*What to work on*
- a) List every component of networked architecture 500 named in the text on 2.5D image search, with its reference number.
- b) In the text on 2.5D image search, what two steps must existing approaches go through to learn feature representations?
- c) Shorten the paragraph of the text on 2.5D image search that begins "[0034] In addition" into a brief bulleted list that keeps its main facts.

*Text provided*
The technical effect of more robust and efficient image searching
for 2.5D images is further achieved, at least in part, by building
a data repository of pose estimation/camera pose and feature
representation pairings that can be searched using an input feature
representation obtained from an input 2.5D image in order to
identify matching pose estimation(s). By learning feature
representations directly from 3D simulated model data (e.g., 3D CAD
data, more robust feature representations are obtained, thereby
reducing false recognition/detection rates. By virtue of at least
the improved image recognition (e.g., reduced false
recognition/detection rates), example embodiments of the disclosure
yield an improvement to the functioning of a computer,
specifically, the functioning of computers configured to execute
image recognition algorithms.
[0034] In addition, example embodiments of the disclosure learn
feature representations (e.g., a descriptor space) that are
implicitly optimized for large scale image searches such as binary
hash functions, thereby representing an improvement over existing
approaches that must learn such representations in 2 steps--a first
step in which a descriptor space is learned and a second step in
which a compressor or hash function is learned. Further, example
embodiments in which the feature representations are learned
without class labeling yield the technical effect of enabling usage
of off-the-shelf matching algorithms that have already been
optimized for certain metric spaces such as Euclidean spaces. It
should be appreciated that the above examples of technical
features, technical effects, and improvements to computer
technology/the functioning of a computer provided by example
embodiments of the disclosure are merely illustrative and not
exhaustive.
[0035] One or more illustrative embodiments of the disclosure have
been described above. The above-described embodiments are merely
illustrative of the scope of this disclosure and are not intended
to be limiting in any way. Accordingly, variations, modifications,
and equivalents of embodiments disclosed herein are also within the
scope of this disclosure. The above-described embodiments and
additional and/or alternative embodiments of the disclosure will be
described in detail hereinafter through reference to the
accompanying drawings.
Illustrative Networked Architecture
[0036] FIG. 5 is a schematic diagram of an illustrative networked
architecture 500 in accordance with one or more example embodiments
of the disclosure. The networked architecture 500 may include one
or more user devices 502, each of which may be utilized by a
corresponding user 504. The networked architecture 500 may further
include one or more back-end servers 506 and one or more datastores
530. The user device(s) 502 may be configured to capture 2.5D image
data that may be provided as input to the server 506. While
multiple user devices 502 and/or multiple back-end servers 506 may
form part of the networked architecture 500, these components will
be described in the singular hereinafter for ease of explanation.
However, it should be appreciated that any functionality described
in connection with the back-end server 506 may be distributed among
multiple back-end servers 506. Similarly, any functionality
described in connection with the user device 502 may be distributed
among multiple user devices 502 and/or between a user device 502
and one or more back-end servers 506.

(Landmark coordinate records)

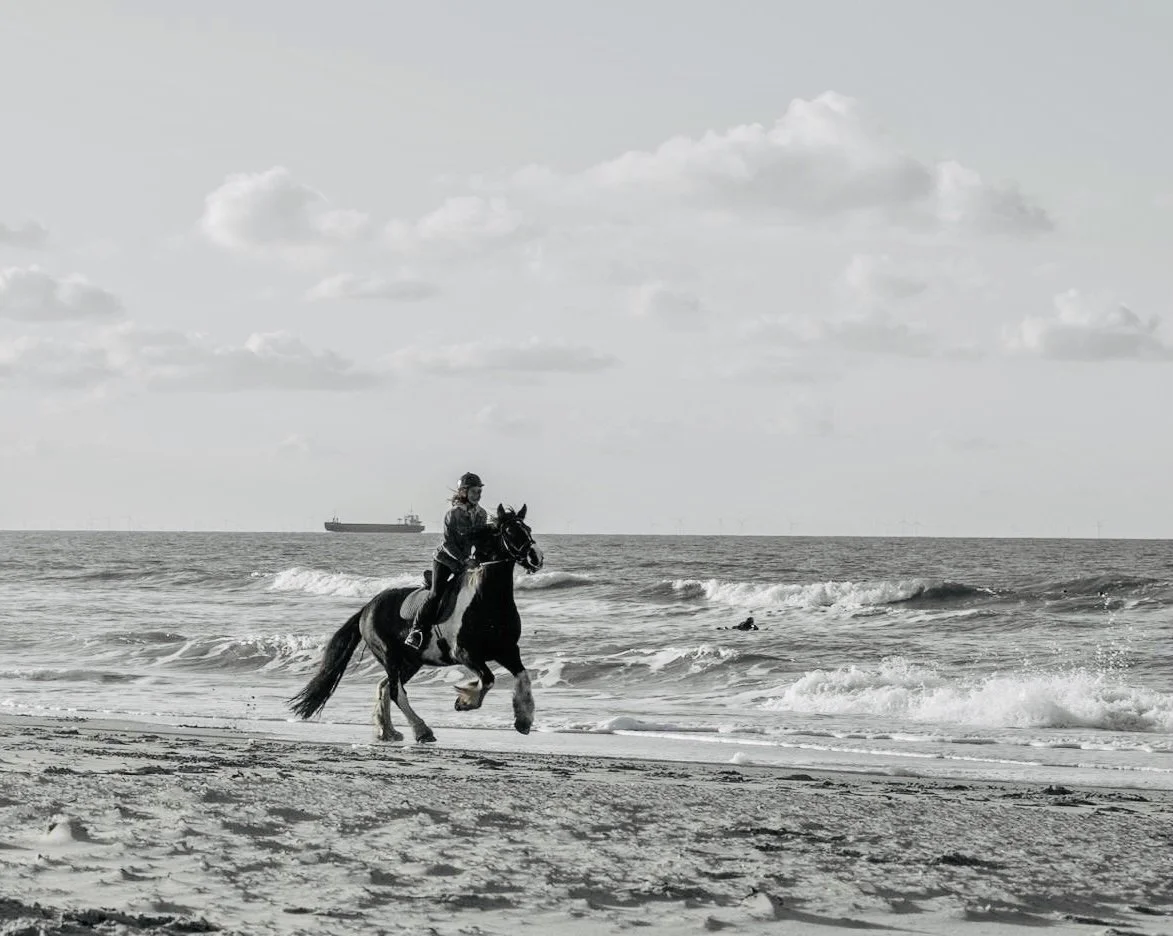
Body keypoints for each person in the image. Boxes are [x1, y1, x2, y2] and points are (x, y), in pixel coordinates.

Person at [404, 472, 489, 650]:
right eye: (474, 491)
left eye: (479, 491)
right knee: (436, 594)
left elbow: (480, 540)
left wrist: (480, 557)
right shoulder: (452, 514)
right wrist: (466, 559)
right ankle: (416, 631)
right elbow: (449, 543)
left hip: (464, 562)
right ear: (464, 492)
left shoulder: (482, 514)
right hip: (445, 559)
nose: (478, 494)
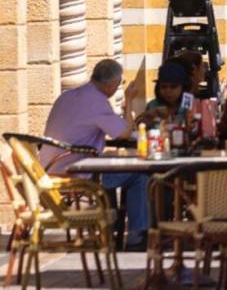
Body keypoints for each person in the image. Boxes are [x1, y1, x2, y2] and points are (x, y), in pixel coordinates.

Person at [40, 59, 148, 250]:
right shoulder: (97, 102)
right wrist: (129, 100)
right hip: (77, 173)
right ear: (109, 84)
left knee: (113, 168)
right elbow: (123, 133)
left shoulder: (67, 96)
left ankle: (112, 229)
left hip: (51, 168)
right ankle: (137, 236)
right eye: (119, 83)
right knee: (138, 174)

*Answers in order*
- a)
- User devices 502
- Users 504
- Back-end servers 506
- Datastores 530

- b) First they learn a descriptor space, and then they learn a compressor or hash function.

- c)
- Example embodiments learn feature representations (such as a descriptor space) that are implicitly optimized for large scale image searches like binary hash functions.
- This improves on existing approaches, which need two steps: learning a descriptor space, then learning a compressor or hash function.
- Embodiments that learn feature representations without class labeling allow the use of off-the-shelf matching algorithms already optimized for metric spaces such as Euclidean spaces.
- The technical features, effects, and improvements listed are only illustrative and not exhaustive.